School of Geography, Earth and Environmental Sciences, College of Life and Environmental Sciences, University of Birmingham, Edgbaston, Birmingham B15 2TT, United Kingdom.
School of Geography, Earth and Environmental Sciences, College of Life and Environmental Sciences, University of Birmingham, Edgbaston, Birmingham B15 2TT, United Kingdom; Center for Environmental Nanoscience and Risk, Department of Environmental Health Sciences, Arnold School of Public Health, University South Carolina, Columbia, SC 29208, United States.
Sci Total Environ. 2015 Dec 1;535:45-53. doi: 10.1016/j.scitotenv.2014.11.057. Epub 2014 Nov 26.
The dynamic nature of nanoparticle (NP) agglomeration behavior is of paramount interest to many current studies in environmental nanoscience and nano(eco)toxicology because agglomeration affects the NP bioavailability and toxicity. The present study investigates the surface charge and agglomeration behavior of TiO2 NPs in four different ecotoxicological media (OECD algae, OECD L_variegatus, hardwater and plant media) and two different electrolytes KCl (200 mM) and CaCl2 (50 mM). TiO2 NPs were positively charged, and the zeta potential varied from +1.9 mV in hardwater (at pH7.1) to +24.5 mV in CaCl2 electrolyte (at pH7.4) in all media except algae media, where the zeta potential was -6.7 mV (at pH7.7). Despite the differences in the pH and the surface charge of TiO2 NPs in the different media, an immediate agglomeration of the NPs in all standard ecotoxicological media was observed with aggregate sizes in the micrometer scale, as the measured zeta potentials were insufficient to prevent TiO2 NP agglomeration. The isoelectric point (pHiep) of TiO2 NPs in the studied media varied in the range (6.8-7.6), which was attributed to preferential association of anions and cations to TiO2; that is the pHiep decreases with the increased concentration of Cl and increases with the increased concentrations of Na and Mg.
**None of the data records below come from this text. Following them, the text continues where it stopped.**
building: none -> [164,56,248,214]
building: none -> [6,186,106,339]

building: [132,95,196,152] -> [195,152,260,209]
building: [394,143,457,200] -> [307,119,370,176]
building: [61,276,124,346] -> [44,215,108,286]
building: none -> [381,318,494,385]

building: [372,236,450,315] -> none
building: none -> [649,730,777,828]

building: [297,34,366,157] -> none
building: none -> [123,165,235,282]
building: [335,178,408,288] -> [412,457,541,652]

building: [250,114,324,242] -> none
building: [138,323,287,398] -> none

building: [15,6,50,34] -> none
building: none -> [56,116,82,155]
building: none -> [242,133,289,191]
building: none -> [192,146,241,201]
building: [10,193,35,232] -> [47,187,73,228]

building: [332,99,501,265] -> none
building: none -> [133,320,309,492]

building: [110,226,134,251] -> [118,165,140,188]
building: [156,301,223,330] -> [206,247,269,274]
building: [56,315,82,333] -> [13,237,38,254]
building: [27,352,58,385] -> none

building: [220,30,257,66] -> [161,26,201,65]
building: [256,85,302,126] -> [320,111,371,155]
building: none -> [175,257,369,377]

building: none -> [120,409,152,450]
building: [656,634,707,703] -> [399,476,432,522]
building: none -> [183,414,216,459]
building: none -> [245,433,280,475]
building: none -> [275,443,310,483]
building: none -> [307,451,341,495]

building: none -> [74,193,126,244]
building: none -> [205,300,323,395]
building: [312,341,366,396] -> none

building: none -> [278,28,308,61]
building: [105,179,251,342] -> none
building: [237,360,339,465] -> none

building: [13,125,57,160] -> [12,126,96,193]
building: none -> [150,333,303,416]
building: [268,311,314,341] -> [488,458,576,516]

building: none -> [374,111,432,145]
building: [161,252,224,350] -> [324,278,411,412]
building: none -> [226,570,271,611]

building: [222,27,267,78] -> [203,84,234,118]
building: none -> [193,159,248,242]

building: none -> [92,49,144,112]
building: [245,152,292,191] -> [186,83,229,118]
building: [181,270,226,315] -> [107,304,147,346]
Despite the complexity of the ecotoxicological media and the presence of a mixture of different monovalent and divalent electrolytes, the agglomeration kinetics in the media follows the DVLO theory where two distinct agglomeration rates (slow, reaction limited regime and fast, diffusion limited regime) were observable. The critical coagulation concentration (CCC) of TiO2 NPs in the ecotoxicological media varied from 17.6 to 54.0% v/v standard media in UHPW, due to differences in media pH and TiO2 NP surface charge. In the ecotoxicological media (hardwater, L-variegatus and plant), where TiO2 NPs are positively charged, the CCC decrease with the increased divalent anions (act as counter ions) concentration in the media, again in good agreement with the DLVO theory.
纳米颗粒(NP)团聚行为的动态特性是当前环境纳米科学和纳米(生态)毒理学许多研究的关注重点,因为团聚会影响 NP 的生物利用度和毒性。本研究考察了 TiO2 NPs 在四种不同生态毒理学介质(OECD 藻类、OECD L-variegatus、硬水和植物介质)和两种不同电解质 KCl(200 mM)和 CaCl2(50 mM)中的表面电荷和团聚行为。TiO2 NPs 带正电荷,zeta 电位在所有介质中从硬水中的+1.9 mV(在 pH7.1 时)变化到 CaCl2 电解质中的+24.5 mV(在 pH7.4 时),除了藻类介质,其中 zeta 电位为-6.7 mV(在 pH7.7 时)。尽管不同介质中 TiO2 NPs 的 pH 和表面电荷存在差异,但在所有标准生态毒理学介质中,NP 立即发生团聚,形成微米级的团聚体,因为测量的 zeta 电位不足以防止 TiO2 NP 团聚。在研究的介质中,TiO2 NPs 的等电点(pHiep)在 6.8-7.6 范围内变化,这归因于阴离子和阳离子优先与 TiO2 结合;即 pHiep 随 Cl 浓度的增加而降低,随 Na 和 Mg 浓度的增加而增加。尽管生态毒理学介质复杂且存在混合的不同单价和二价电解质,但介质中的团聚动力学遵循 DVLO 理论,其中可以观察到两种不同的团聚速率(缓慢的,反应受限的状态和快速的,扩散受限的状态)。TiO2 NPs 在生态毒理学介质中的临界聚集浓度(CCC)在 UHPW 中从 17.6%至 54.0% v/v 标准介质变化,这是由于介质 pH 和 TiO2 NP 表面电荷的差异。在生态毒理学介质(硬水、L-variegatus 和植物)中,TiO2 NPs 带正电荷,CCC 随介质中二价阴离子(作为抗衡离子)浓度的增加而降低,这再次与 DLVO 理论一致。